I just don’t want to believe that we can’t say something. That we can’t do something about the inequity, injustice and violence that is inevitably linked to sexism and sexual exploitation. What would a truly liberated society look like? I don’t want to make an argument about the wrongness of filming sex, of representing it or talking about it or even making it public. But in the world we live in these activities seem to inseparable from exploitation and harm. I think sex is an important language, as important as any other we use to communicate, to examine, to question or to explore. It is at our disposal and it is inevitable. But I think we have to seriously consider the ways in which the language of sex is currently used and what it says about our society, our men, our women and what we value. Do we value a man’s right to his orgasm more than a woman’s life and dignity? Based on what I’ve read and seen, I think we do.
Comments
The Uses of Language--and Sex
Seems as though you needed to write out all your anger and confusion, Abby; what comes through loud and clear here is how troubled you are by sexual violence, and how disturbed you are by analytical, academic accounts that seem to justify it: "Language is used to create a safety net for...brutal physical abuse." You say that you "don't want to make an argument" against explicit sexual representation, but also that such activities seem to you "inseparable from exploitation and harm." So it seems that you DO want to make such an argument, an argument about using art, using film, using language "to do no harm."
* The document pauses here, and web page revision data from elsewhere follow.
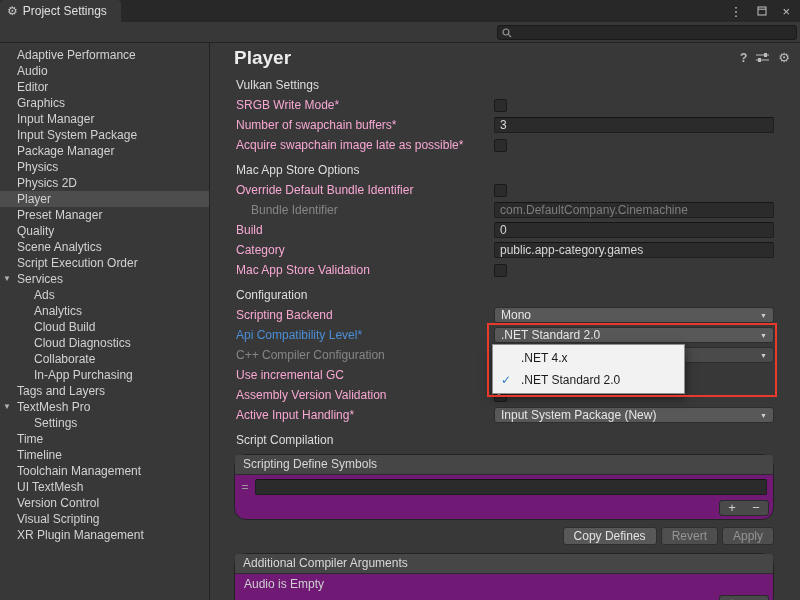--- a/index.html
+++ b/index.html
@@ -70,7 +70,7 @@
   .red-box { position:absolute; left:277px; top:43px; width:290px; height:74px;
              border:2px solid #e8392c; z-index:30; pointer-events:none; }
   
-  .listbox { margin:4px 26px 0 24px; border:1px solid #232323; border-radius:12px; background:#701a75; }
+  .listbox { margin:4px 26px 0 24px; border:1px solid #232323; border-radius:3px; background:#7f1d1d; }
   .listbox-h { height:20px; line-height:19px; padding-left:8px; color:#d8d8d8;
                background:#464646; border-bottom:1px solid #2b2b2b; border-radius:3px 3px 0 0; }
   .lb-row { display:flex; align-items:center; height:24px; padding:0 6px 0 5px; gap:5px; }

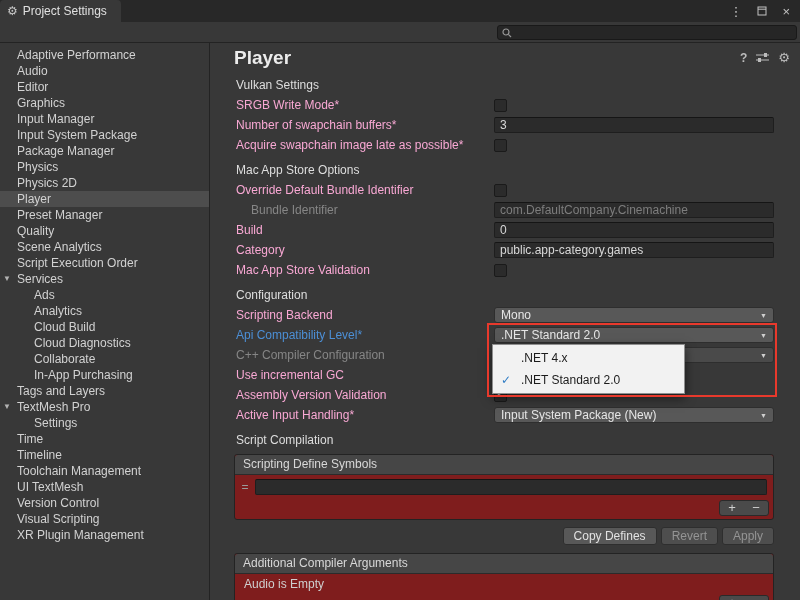--- a/index.html
+++ b/index.html
@@ -143,7 +143,7 @@
       <div class="s-item"><span>Time</span></div>
       <div class="s-item"><span>Timeline</span></div>
       <div class="s-item"><span>Toolchain Management</span></div>
-      <div class="s-item"><span>UI TextMesh</span></div>
+      <div class="s-item"><span>UI Services</span></div>
       <div class="s-item"><span>Version Control</span></div>
       <div class="s-item"><span>Visual Scripting</span></div>
       <div class="s-item"><span>XR Plugin Management</span></div>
At the heart of what you need to be doing, I suspect, is an understanding of what language is and how it works. You speak of the thin line between fantasy and reality; you claim that "what we imagine we make real." Certainly imagining something can be a step toward its realization (that was what Shelley was aiming @ when he said that "poets are the unacknowledged legislators of the world," prophets in the sense of generating forceful visions that precede and make possible their later articulation in the world; see Mary Midgley, Science and Poetry).
But there are also differences (or there certainly can be differences) between our internal and external worlds, between what we imagine doing and what we actually do. And you need to actually do something more here than testify to your fear and confusion. What happened to the idea that you might a play, or several scenes from one? Explore a kind of language use that does no harm in the way you imagine it might? You say we value a man's orgasm more than a woman's dignity...what about the orgasms of women? Can we value those and still do no harm? Or is sexuality inherently tied with violence, and the expression of it inevitably damaging? What other texts have you read (i.e. where's your bibliography?)
Be sure also to look @ YJ's current draft, Towards a New Feminist Approach to Pornography, which tries to set these questions in a historical context.